The legacy `pyre` command is still available as a compatibility alias.

`pyre_tools -h` also shows how to call the package as a module from other Python code.

## Python API

```python
import pyre_tools; pyre_tools.shield()
```

Put that line at the top of your entry script. `pyre_tools` will infer the current project, install missing dependencies, and restart the process once if it had to patch the environment.

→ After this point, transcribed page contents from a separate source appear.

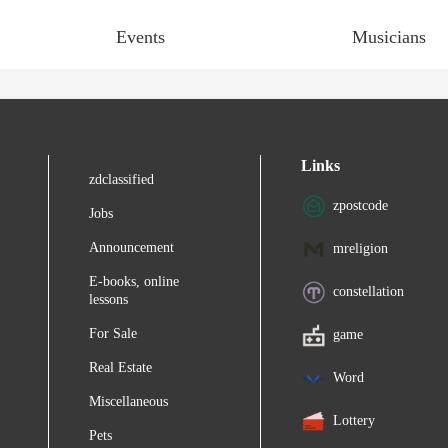
Events
Musicians
Links
zdclassified
zpostcode
Jobs
Announcement
mreligion
E-books, online
constellation
lessons
For Sale
game
Real Estate
Word
Miscellaneous
Lottery
Pets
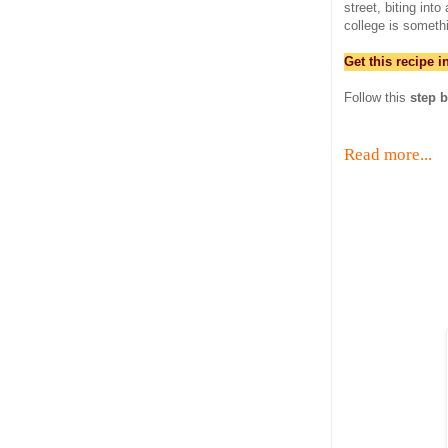
street, biting int
college is someth
Get this recipe 
Follow this
step b
Read more...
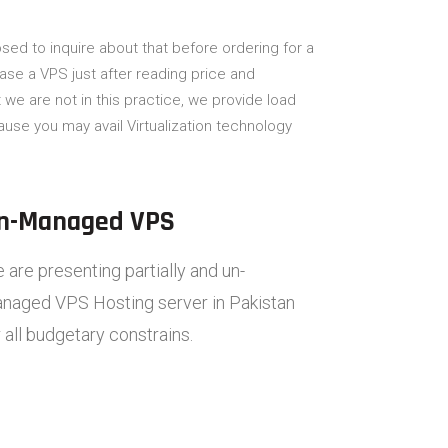
sed to inquire about that before ordering for a
hase a VPS just after reading price and
we are not in this practice, we provide load
use you may avail Virtualization technology
n-Managed VPS
 are presenting partially and un-
naged VPS Hosting server in Pakistan
r all budgetary constrains.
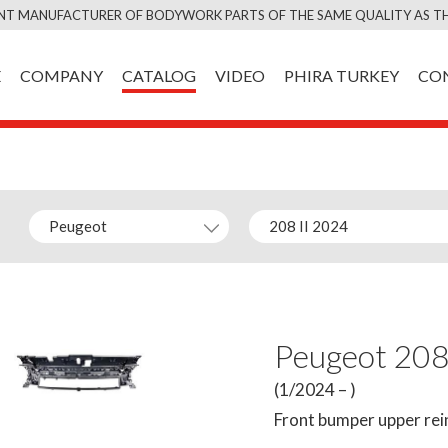
Skip
NT MANUFACTURER OF BODYWORK PARTS OF THE SAME QUALITY AS TH
to
content
E
COMPANY
CATALOG
VIDEO
PHIRA TURKEY
CO
Peugeot 208
(1/2024 – )
Front bumper upper re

`shield()` now does a fast preflight on the current script first:
- local project modules like `utils.py` or `utils/` are treated as already satisfied
- already importable dependencies are accepted immediately
- only real missing modules fall back to full project analysis and installation
- in REPL / `python -c` mode, it falls back to the current working directory instead of trying to parse `<stdin>` or `<string>`

## Public API

- `analyze_path(path, include_stdlib=False)`
- `bootstrap(path=".", auto_install=True, output_dir=None, write_files=False, include_stdlib=False, upgrade=False)`
- `check_and_install_dependencies(path=".", auto_install=True, output_dir=None, write_files=False, include_stdlib=False, upgrade=False)`
- `shield(path=None, auto_install=True, output_dir=None, write_files=False, include_stdlib=False, upgrade=False, restart_on_install=True)`
- `find_missing_requirements(report_or_requirements)`
- `install_requirements(requirements, python_executable=None, upgrade=False)`
- `export_requirements(requirements, output_path)`
- `export_pyproject_toml(requirements, output_path, project_name)`
- `get_install_hint(package_name="pyre_tools")`
- `format_module_not_found_hint(module_name="pyre_tools", package_name="pyre_tools")`

## Notes

- The importable module name is `pyre_tools`.
- The primary console command is also `pyre_tools`.
- This makes missing-module guidance straightforward: if users see `ModuleNotFoundError: No module named 'pyre_tools'`, the install command is `pip install pyre_tools`.
- The shortest module integration is `import pyre_tools; pyre_tools.shield()`.